What is the answer to Linux, multiverse and constant forking? It's all here in this long, thorough and enthusiastic review of Kubuntu 17.04 Zesty Zapus 64-bit edition, tested on a laptop with UEFI, Secure Boot, GPT, 16 partitions, and multiple instances of Windows and Linux, covering live session, installation, and post-install use, including look & feel, numerous usability improvements, seamless Wireless and Bluetooth, Samba sharing, Wireless but no Samba printing, partitioning, slideshow, multimedia - HD video and MP3 playback including external devices, smartphone support - Windows Phone and Ubuntu Phone, package management, default and extra applications, excellent hardware support, drivers, seamless suspend & resume, low resource usage, smooth performance, responsiveness, good battery life, crisp fonts, some customization, small problems, and more. Boom! http://www.dedoimedo.com/computers/kubuntu-zesty.html Cheers, Mrk
Have these improvements trickled down to the the LTS release, Xenial Xerus? Initial point release was a disaster. Hopefully, all the bugs will be gone by the new release next year. Rather than the convergence thingy, Ubuntu is better served improving its desktop products. Looks like that is happening across the Ubuntu family of flavors.

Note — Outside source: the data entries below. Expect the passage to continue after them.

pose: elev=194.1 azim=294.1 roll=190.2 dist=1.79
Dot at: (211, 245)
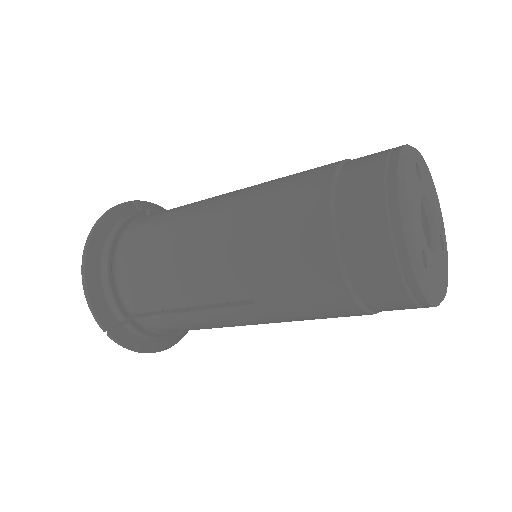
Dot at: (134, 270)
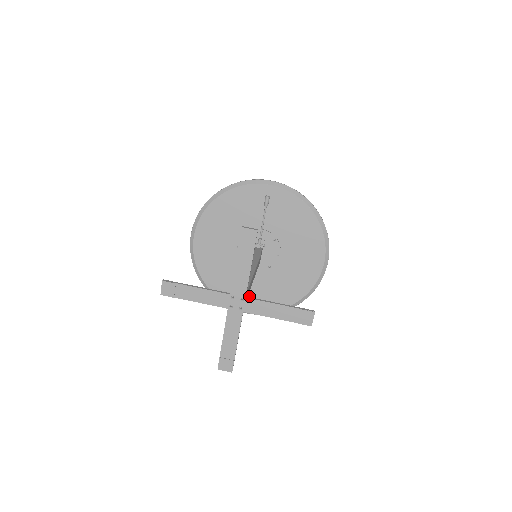
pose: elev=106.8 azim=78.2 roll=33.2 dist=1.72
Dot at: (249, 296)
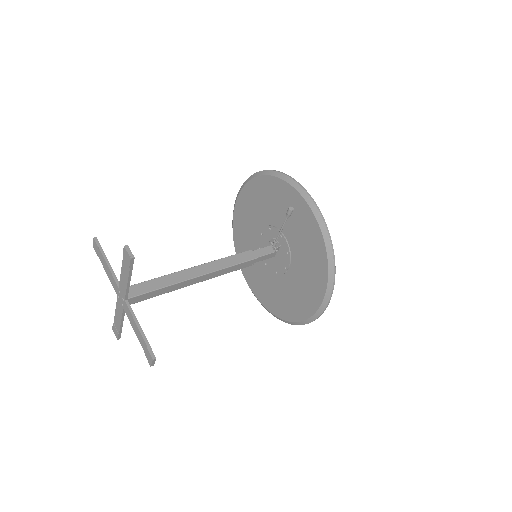
Dot at: (257, 281)
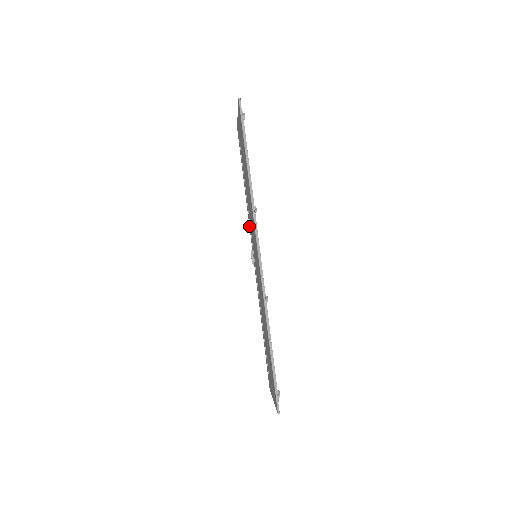
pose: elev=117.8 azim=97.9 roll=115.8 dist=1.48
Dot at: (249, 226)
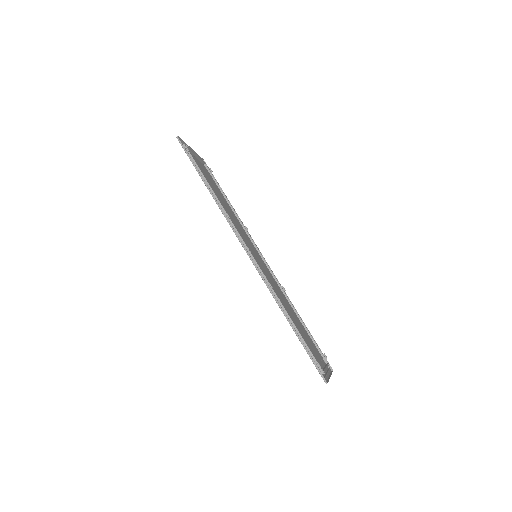
Dot at: occluded
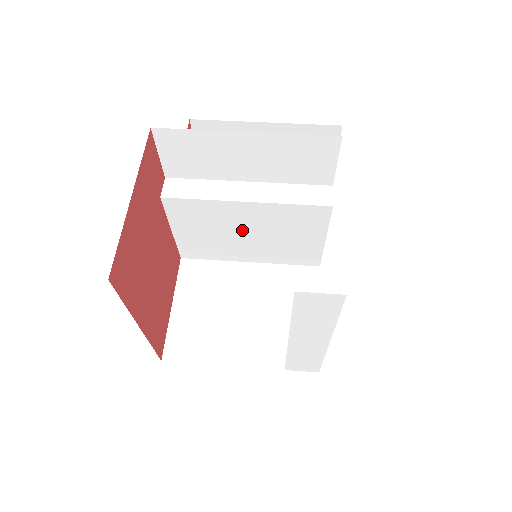
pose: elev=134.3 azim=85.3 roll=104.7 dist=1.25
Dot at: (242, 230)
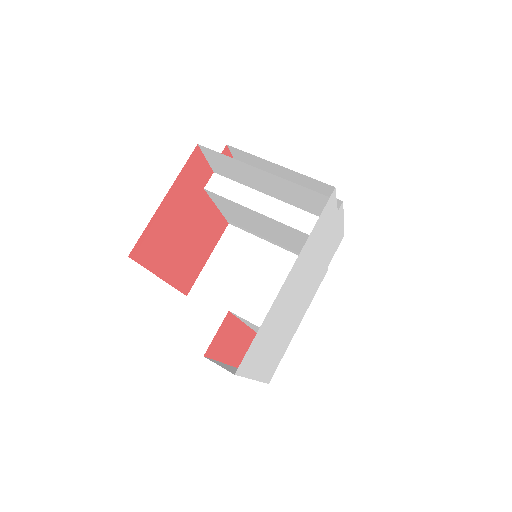
Dot at: (264, 226)
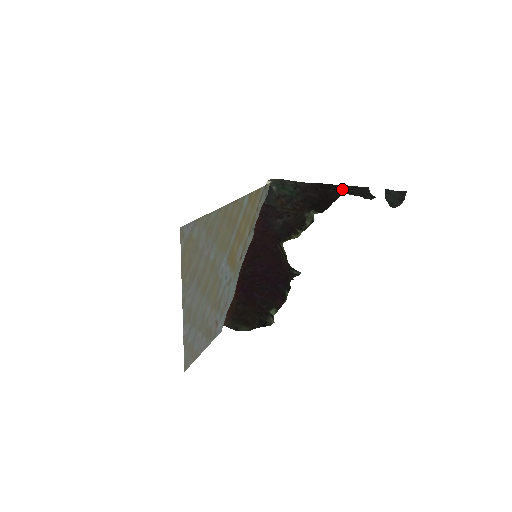
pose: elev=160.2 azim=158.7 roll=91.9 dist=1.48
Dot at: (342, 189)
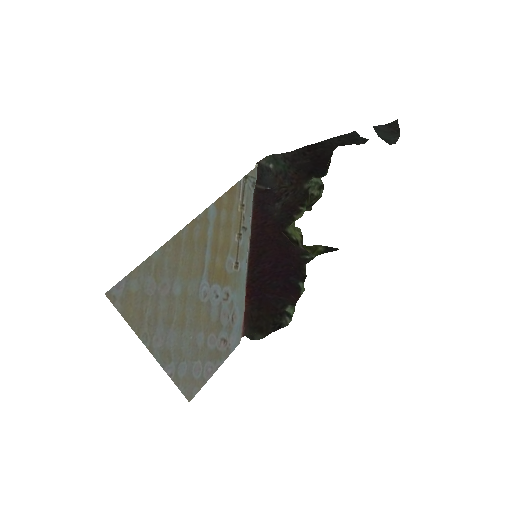
Dot at: (330, 143)
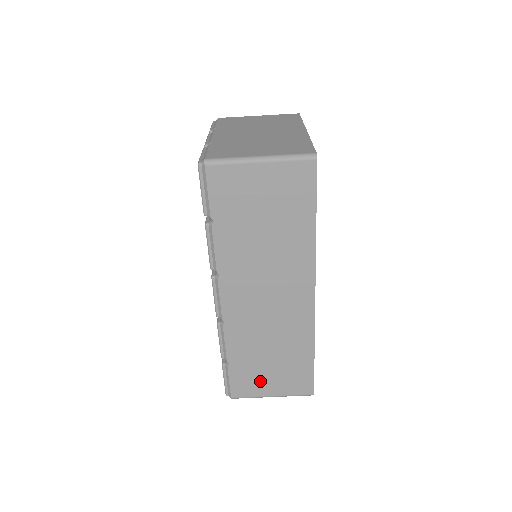
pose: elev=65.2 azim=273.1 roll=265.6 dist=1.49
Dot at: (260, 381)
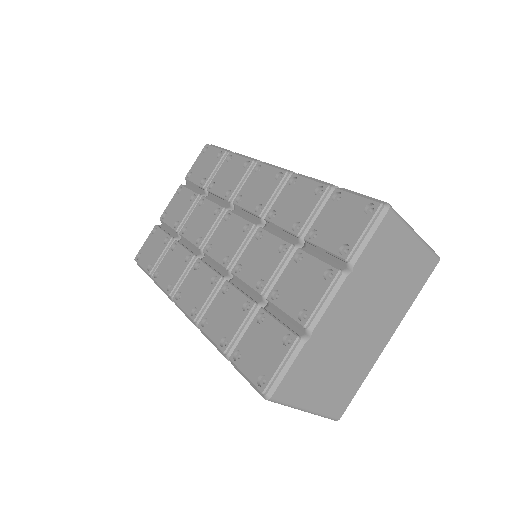
Dot at: occluded
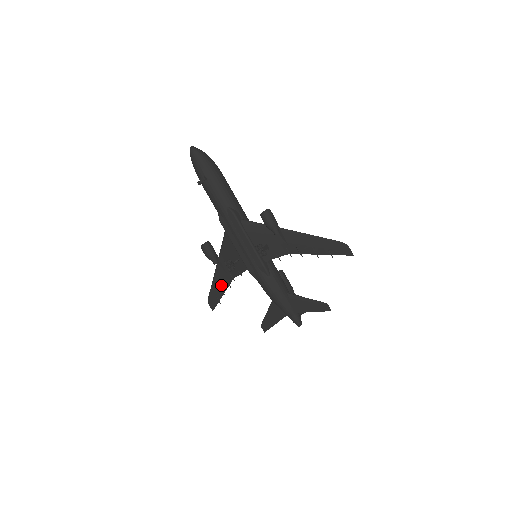
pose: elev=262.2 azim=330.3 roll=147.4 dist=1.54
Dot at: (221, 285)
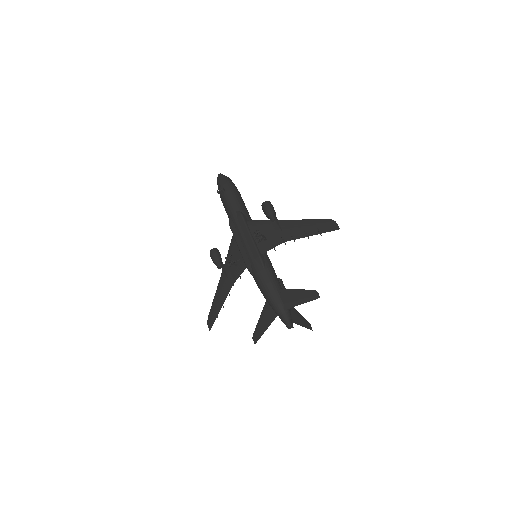
Dot at: (222, 296)
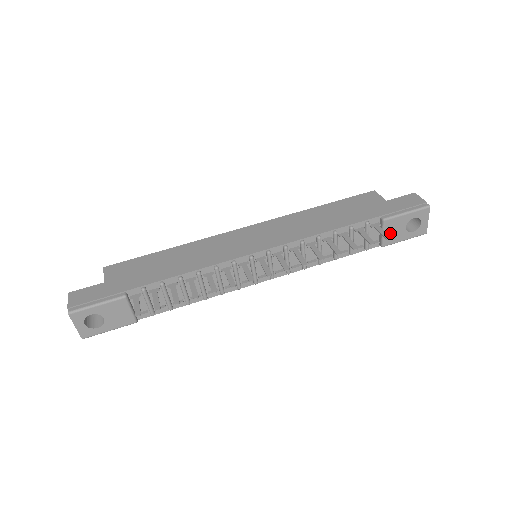
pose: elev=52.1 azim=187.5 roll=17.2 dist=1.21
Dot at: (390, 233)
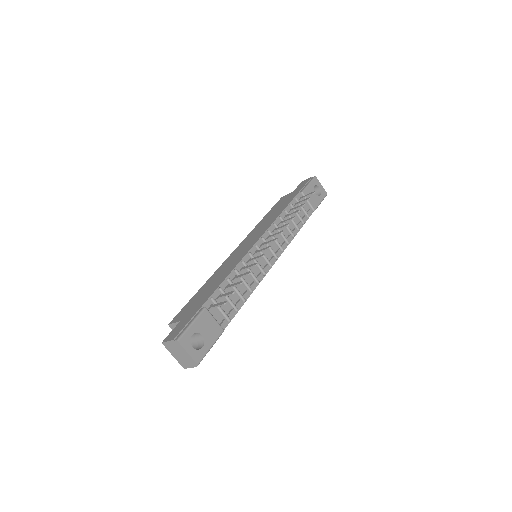
Dot at: (311, 200)
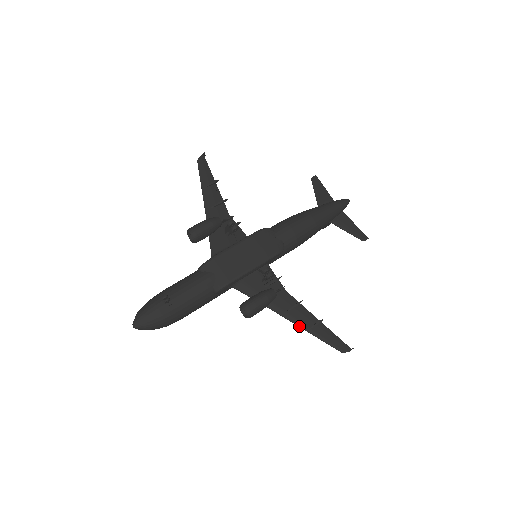
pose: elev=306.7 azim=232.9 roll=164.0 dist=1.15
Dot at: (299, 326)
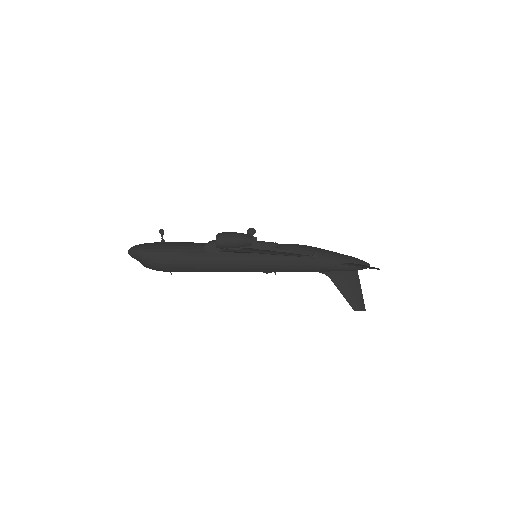
Dot at: (265, 252)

With regards to Plasma, good thing KDE moved it to an LTS version. I'm just sick of pointless progress for the sake of pointless progress. Keep the main features intact and just fix bugs and get us to the next LTS release. No reason in the world for product churn. There really isn't any point to it. If all developers did this, there would be hope for Linux and no more misery attendant upon ugly regressions. And let's have Linux that allows people do computing tasks quickly and easily. Not too a high bar.
Thanks. KDE is indeed a portentous piece of software, but did it have to take more than two years for Plasma 5 to show a semblance of stability and polish? Something similar happened with KDE 4 if I remember well.